[Machine-readable hardware designs]
+-------+

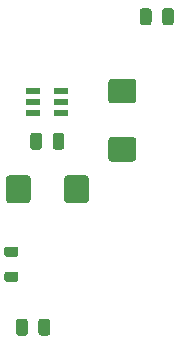
<source format=gbr>
%TF.GenerationSoftware,KiCad,Pcbnew,(5.1.9)-1*%
%TF.CreationDate,2021-03-17T18:47:33-04:00*%
%TF.ProjectId,InverterChargePump,496e7665-7274-4657-9243-686172676550,rev?*%
%TF.SameCoordinates,Original*%
%TF.FileFunction,Paste,Top*%
%TF.FilePolarity,Positive*%
%FSLAX46Y46*%
G04 Gerber Fmt 4.6, Leading zero omitted, Abs format (unit mm)*
G04 Created by KiCad (PCBNEW (5.1.9)-1) date 2021-03-17 18:47:33*
%MOMM*%
%LPD*%
G01*
G04 APERTURE LIST*
%ADD10R,1.240000X0.550000*%
G04 APERTURE END LIST*
%TO.C,L_HFBlock1*%
G36*
G01*
X131063750Y-106797000D02*
X131826250Y-106797000D01*
G75*
G02*
X132045000Y-107015750I0J-218750D01*
G01*
X132045000Y-107453250D01*
G75*
G02*
X131826250Y-107672000I-218750J0D01*
G01*
X131063750Y-107672000D01*
G75*
G02*
X130845000Y-107453250I0J218750D01*
G01*
X130845000Y-107015750D01*
G75*
G02*
X131063750Y-106797000I218750J0D01*
G01*
G37*
G36*
G01*
X131063750Y-104672000D02*
X131826250Y-104672000D01*
G75*
G02*
X132045000Y-104890750I0J-218750D01*
G01*
X132045000Y-105328250D01*
G75*
G02*
X131826250Y-105547000I-218750J0D01*
G01*
X131063750Y-105547000D01*
G75*
G02*
X130845000Y-105328250I0J218750D01*
G01*
X130845000Y-104890750D01*
G75*
G02*
X131063750Y-104672000I218750J0D01*
G01*
G37*
%TD*%
%TO.C,Cout1*%
G36*
G01*
X133739000Y-111981000D02*
X133739000Y-111031000D01*
G75*
G02*
X133989000Y-110781000I250000J0D01*
G01*
X134489000Y-110781000D01*
G75*
G02*
X134739000Y-111031000I0J-250000D01*
G01*
X134739000Y-111981000D01*
G75*
G02*
X134489000Y-112231000I-250000J0D01*
G01*
X133989000Y-112231000D01*
G75*
G02*
X133739000Y-111981000I0J250000D01*
G01*
G37*
G36*
G01*
X131839000Y-111981000D02*
X131839000Y-111031000D01*
G75*
G02*
X132089000Y-110781000I250000J0D01*
G01*
X132589000Y-110781000D01*
G75*
G02*
X132839000Y-111031000I0J-250000D01*
G01*
X132839000Y-111981000D01*
G75*
G02*
X132589000Y-112231000I-250000J0D01*
G01*
X132089000Y-112231000D01*
G75*
G02*
X131839000Y-111981000I0J250000D01*
G01*
G37*
%TD*%
%TO.C,Cin1*%
G36*
G01*
X143314000Y-84742000D02*
X143314000Y-85692000D01*
G75*
G02*
X143064000Y-85942000I-250000J0D01*
G01*
X142564000Y-85942000D01*
G75*
G02*
X142314000Y-85692000I0J250000D01*
G01*
X142314000Y-84742000D01*
G75*
G02*
X142564000Y-84492000I250000J0D01*
G01*
X143064000Y-84492000D01*
G75*
G02*
X143314000Y-84742000I0J-250000D01*
G01*
G37*
G36*
G01*
X145214000Y-84742000D02*
X145214000Y-85692000D01*
G75*
G02*
X144964000Y-85942000I-250000J0D01*
G01*
X144464000Y-85942000D01*
G75*
G02*
X144214000Y-85692000I0J250000D01*
G01*
X144214000Y-84742000D01*
G75*
G02*
X144464000Y-84492000I250000J0D01*
G01*
X144964000Y-84492000D01*
G75*
G02*
X145214000Y-84742000I0J-250000D01*
G01*
G37*
%TD*%
%TO.C,CC2*%
G36*
G01*
X133068000Y-98897000D02*
X133068000Y-100747000D01*
G75*
G02*
X132818000Y-100997000I-250000J0D01*
G01*
X131243000Y-100997000D01*
G75*
G02*
X130993000Y-100747000I0J250000D01*
G01*
X130993000Y-98897000D01*
G75*
G02*
X131243000Y-98647000I250000J0D01*
G01*
X132818000Y-98647000D01*
G75*
G02*
X133068000Y-98897000I0J-250000D01*
G01*
G37*
G36*
G01*
X137993000Y-98897000D02*
X137993000Y-100747000D01*
G75*
G02*
X137743000Y-100997000I-250000J0D01*
G01*
X136168000Y-100997000D01*
G75*
G02*
X135918000Y-100747000I0J250000D01*
G01*
X135918000Y-98897000D01*
G75*
G02*
X136168000Y-98647000I250000J0D01*
G01*
X137743000Y-98647000D01*
G75*
G02*
X137993000Y-98897000I0J-250000D01*
G01*
G37*
%TD*%
%TO.C,CC1*%
G36*
G01*
X139918000Y-95405000D02*
X141768000Y-95405000D01*
G75*
G02*
X142018000Y-95655000I0J-250000D01*
G01*
X142018000Y-97230000D01*
G75*
G02*
X141768000Y-97480000I-250000J0D01*
G01*
X139918000Y-97480000D01*
G75*
G02*
X139668000Y-97230000I0J250000D01*
G01*
X139668000Y-95655000D01*
G75*
G02*
X139918000Y-95405000I250000J0D01*
G01*
G37*
G36*
G01*
X139918000Y-90480000D02*
X141768000Y-90480000D01*
G75*
G02*
X142018000Y-90730000I0J-250000D01*
G01*
X142018000Y-92305000D01*
G75*
G02*
X141768000Y-92555000I-250000J0D01*
G01*
X139918000Y-92555000D01*
G75*
G02*
X139668000Y-92305000I0J250000D01*
G01*
X139668000Y-90730000D01*
G75*
G02*
X139918000Y-90480000I250000J0D01*
G01*
G37*
%TD*%
D10*
%TO.C,U1*%
X135678000Y-91506000D03*
X135678000Y-92456000D03*
X135678000Y-93406000D03*
X133308000Y-93406000D03*
X133308000Y-92456000D03*
X133308000Y-91506000D03*
%TD*%
%TO.C,C1*%
G36*
G01*
X134943000Y-96233000D02*
X134943000Y-95283000D01*
G75*
G02*
X135193000Y-95033000I250000J0D01*
G01*
X135693000Y-95033000D01*
G75*
G02*
X135943000Y-95283000I0J-250000D01*
G01*
X135943000Y-96233000D01*
G75*
G02*
X135693000Y-96483000I-250000J0D01*
G01*
X135193000Y-96483000D01*
G75*
G02*
X134943000Y-96233000I0J250000D01*
G01*
G37*
G36*
G01*
X133043000Y-96233000D02*
X133043000Y-95283000D01*
G75*
G02*
X133293000Y-95033000I250000J0D01*
G01*
X133793000Y-95033000D01*
G75*
G02*
X134043000Y-95283000I0J-250000D01*
G01*
X134043000Y-96233000D01*
G75*
G02*
X133793000Y-96483000I-250000J0D01*
G01*
X133293000Y-96483000D01*
G75*
G02*
X133043000Y-96233000I0J250000D01*
G01*
G37*
%TD*%
M02*

</source>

+-------+

Nothing should appear in the answer except the lines from the first line of the data through the line holding "G04 Gerber Fmt", exactly as written, with pictures left out.

<source format=gbr>
%TF.GenerationSoftware,KiCad,Pcbnew,(5.1.9)-1*%
%TF.CreationDate,2021-03-17T18:47:33-04:00*%
%TF.ProjectId,InverterChargePump,496e7665-7274-4657-9243-686172676550,rev?*%
%TF.SameCoordinates,Original*%
%TF.FileFunction,Paste,Top*%
%TF.FilePolarity,Positive*%
%FSLAX46Y46*%
G04 Gerber Fmt 4.6, Leading zero omitted, Abs format (unit mm)*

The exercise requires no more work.